Zu den Favoriten gehörten auch Papst Franziskus sowie die Internationale Kampagne zur Abschaffung von Atomwaffen.

Der Friedensnobelpreis ist mit 8 Millionen schwedischen Kronen (etwa 850.000 Euro) dotiert und wird - anders als die anderen Nobelpreise - nicht in Stockholm, sondern in der norwegischen Hauptstadt Oslo bekanntgegeben. Überreicht werden alle Preise am 10. Dezember, dem Todestag des Preisstifters Alfred Nobel.

Im vergangenen Jahr hatten sich die damals erst 17 Jahre alte Malala Yousafzai aus Pakistan und der Inder Kailash Satyarthi die Auszeichnung für ihren Kampf für Kinderrechte geteilt.

Entscheidungen des Friedensnobelpreis-Komitees haben Tendenz zu überraschen – so auch heuer mit dem Beschluss, das "Tunesische Dialog-Quartett" auszuzeichnen. Tunesien? Von dem Land, in dem im Dezember 2010 der Arabische Frühling seinen Ursprung nahm, hörte man mit Ausnahme verheerender Attentate so gut wie nichts mehr. Während aus der großräumigen Nachbarschaft des kleinen nordafrikanischen Staates von Libyen bis Syrien nahezu nur mehr Horrornachrichten zu vermelden sind.
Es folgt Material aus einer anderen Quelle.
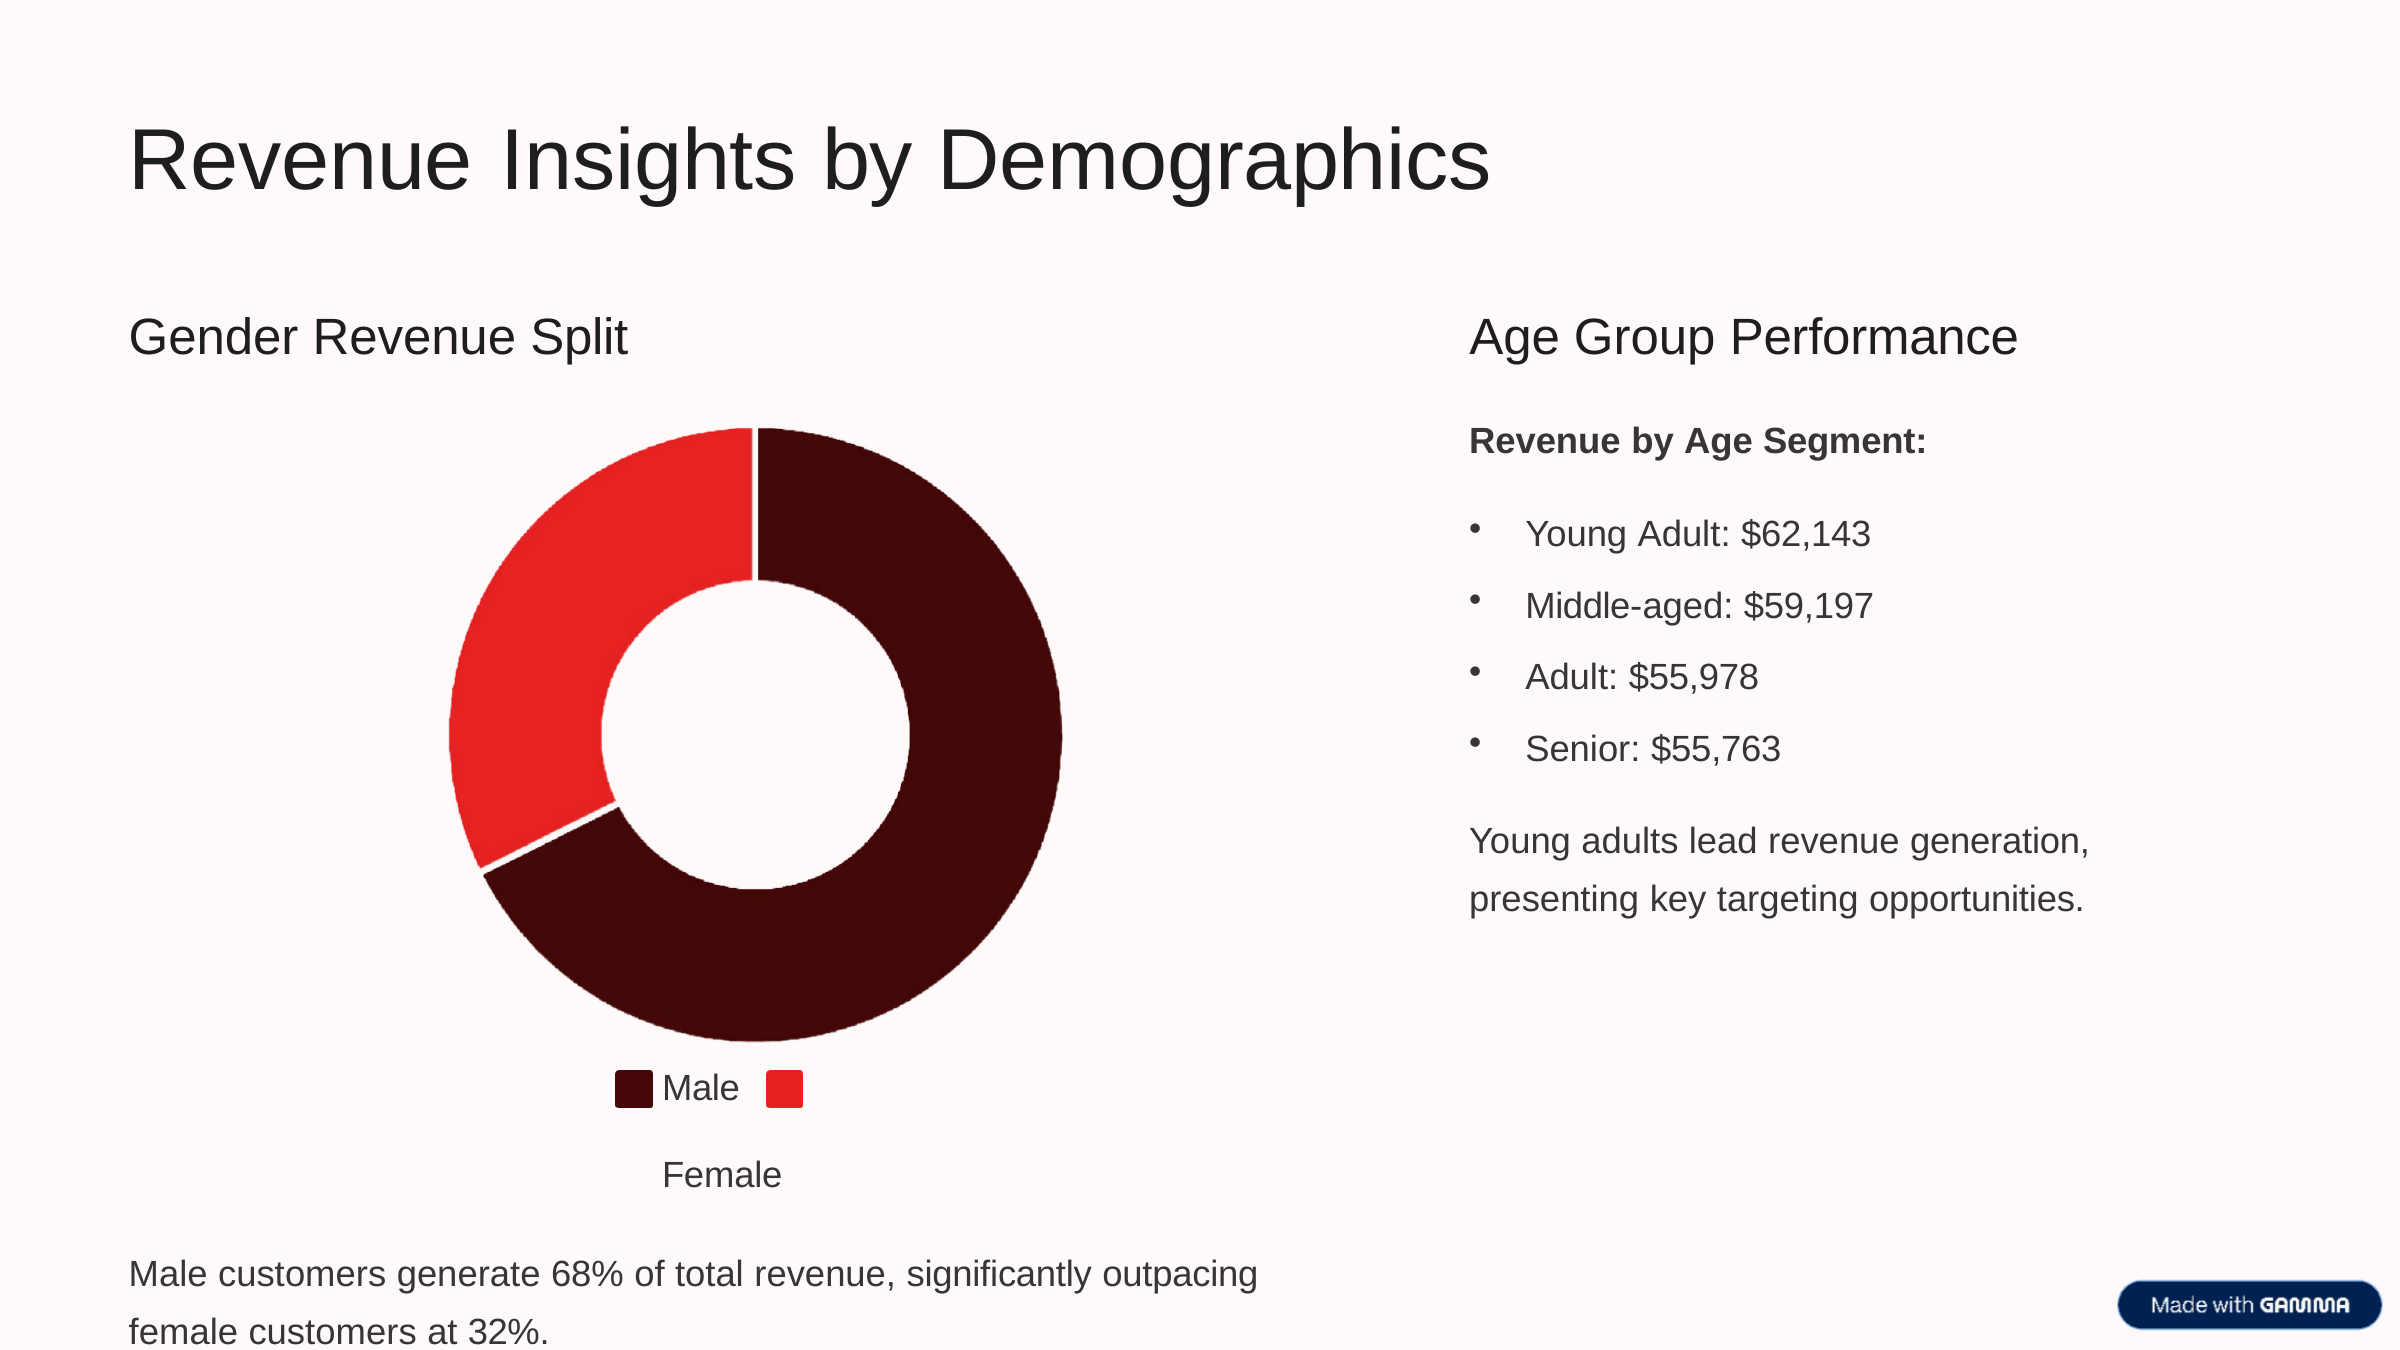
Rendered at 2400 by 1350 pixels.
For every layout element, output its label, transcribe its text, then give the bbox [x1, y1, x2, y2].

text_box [128, 407, 1379, 1108]
title Revenue Insights by Demographics [126, 100, 1496, 329]
text_box Gender Revenue Split [126, 301, 633, 365]
text_box Revenue by Age Segment: Young Adult: $62,143 Middle-aged: $59,197 Adult: $55,978 Senior: $55,763 Young adults lead revenue generation, presenting key targeting opportunities. [1467, 414, 2098, 919]
text_box Male Female Male customers generate 68% of total revenue, significantly outpacing female customers at 32%. [126, 1113, 1263, 1350]
text_box Age Group Performance [1467, 301, 2025, 365]
picture [2106, 1271, 2389, 1339]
Umso bedeutsamer ist die Wahl des Nobelpreis-Komitees und umso größer die Hoffnung, dass diese Entscheidung auch Signalwirkung haben soll.
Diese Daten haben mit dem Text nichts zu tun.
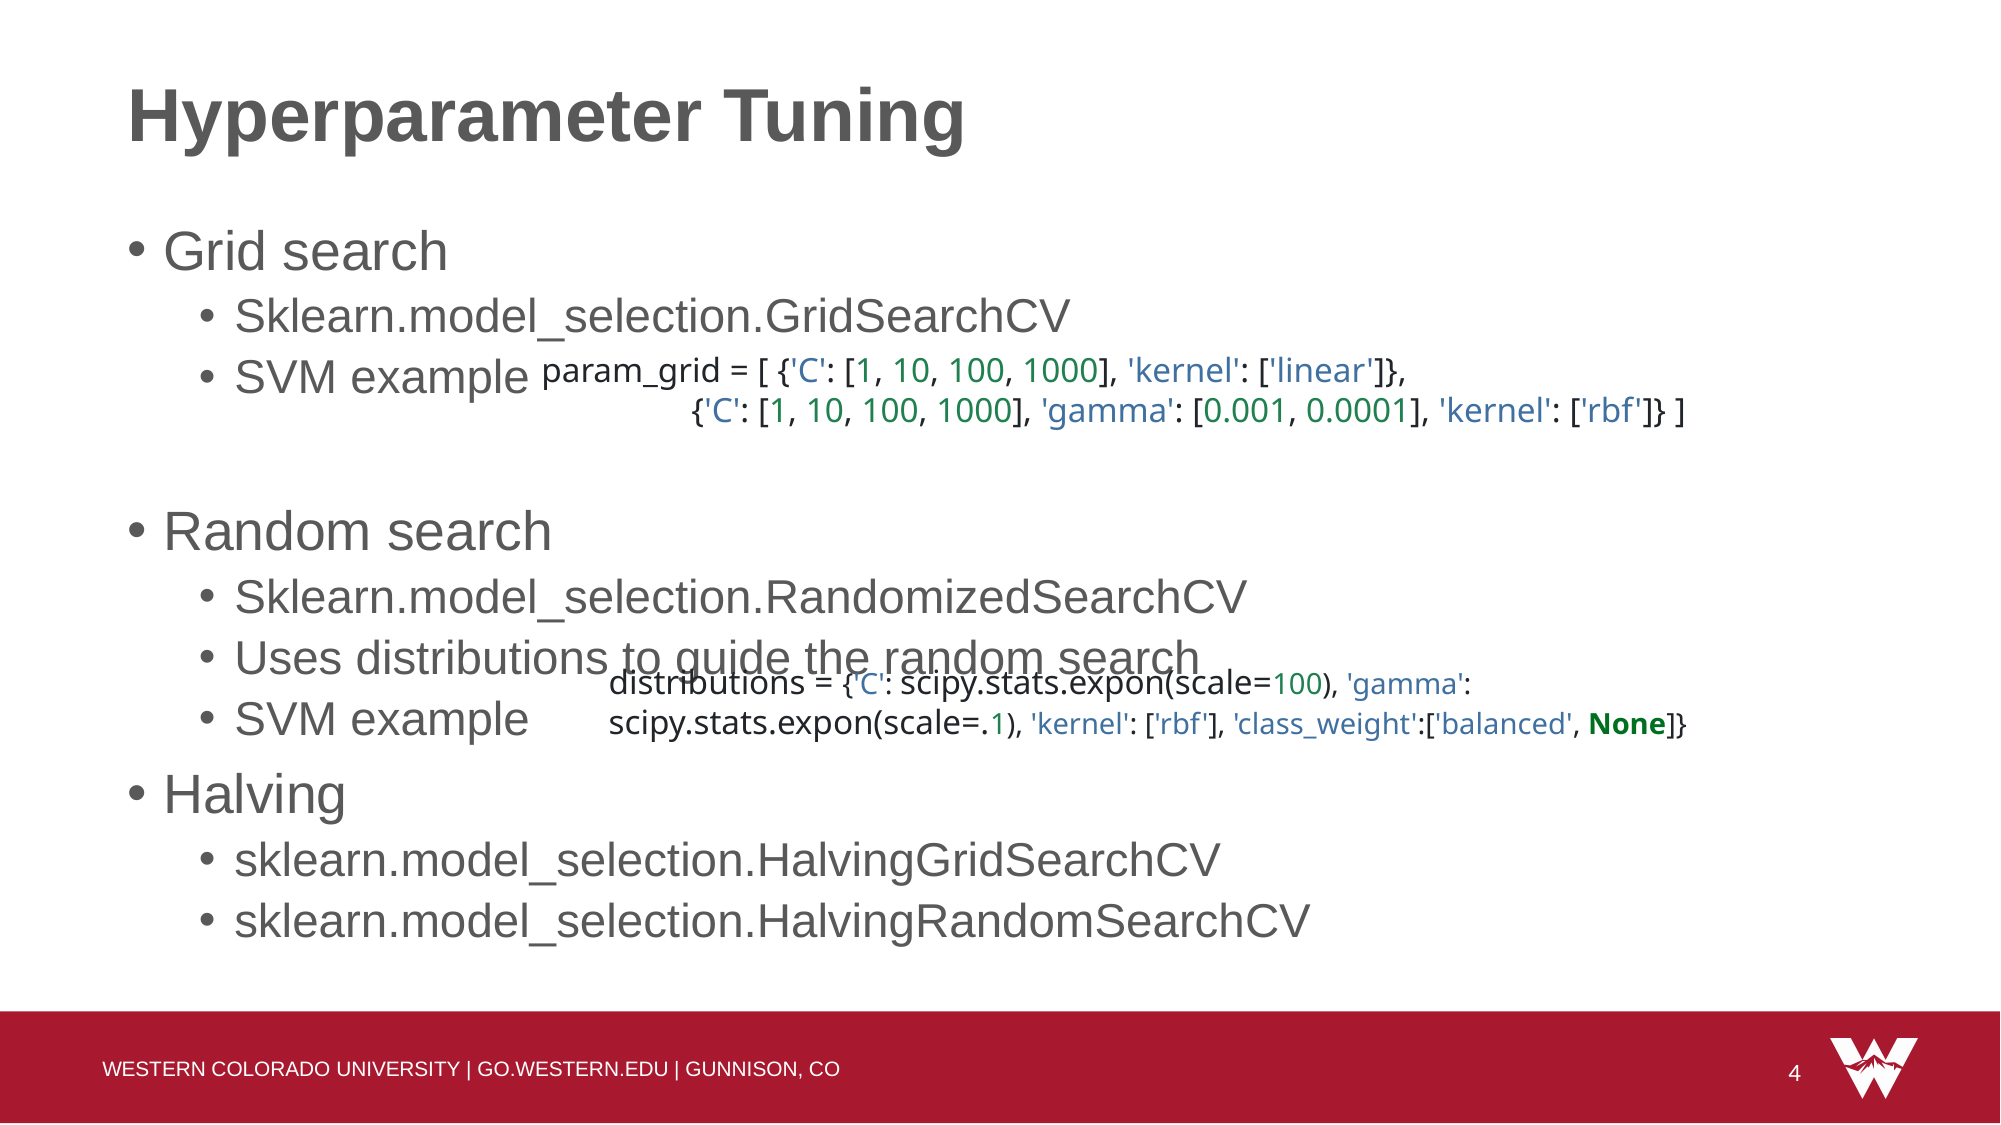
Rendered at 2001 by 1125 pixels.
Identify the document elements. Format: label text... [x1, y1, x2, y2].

Tunesien hat es – mit Mühen – geschafft, sich inmitten dieses Meeres aus Gewalt, Krieg und Chaos über Wasser zu halten. Mehr noch: Tunesien ist ein demokratischer Vorreiter in der arabischen Welt. Es hat seit eineinhalb Jahren eine Verfassung, die punkto religiöser und politischer Freiheiten und Frauenrechten in der arabischen Welt ihresgleichen sucht. Und auch die Islamisten Tunesiens haben bewiesen, dass sie in der Lage sind, politische zu kooperieren.

Möglich wurde dies, inmitten einer stark polarisierten Gesellschaft, auch durch einen nationalen Dialogprozess. Eine Art sozialpartnerschaftlicher Verhandlungsmarathon, zu dem sich vier wichtigsten Organisationen des Landes zusammenfanden: Das nun ausgezeichnete "Nationale Dialog-Quartett" – bestehend aus Vertretern des Gewerkschaftsverbandes, des Arbeitgeberverbandes, der Menschenrechtsliga und der Anwaltskammer. Ihr Bemühen, ihre Kompromissbereitschaft und und ihre Entschlossenheit, einen friedlichen Weg des Dialogs zu finden war nach Meinung des Nobelpreiskomitees maßgeblich für den Erfolg Tunesiens. Und diese Errungenschaften, so die Argumentation in Oslo, mögen Signal und Vorbild dafür sein, dass ein friedlicher Übergang in Richtung Demokratie auch in der arabischen Welt nicht unmöglich ist.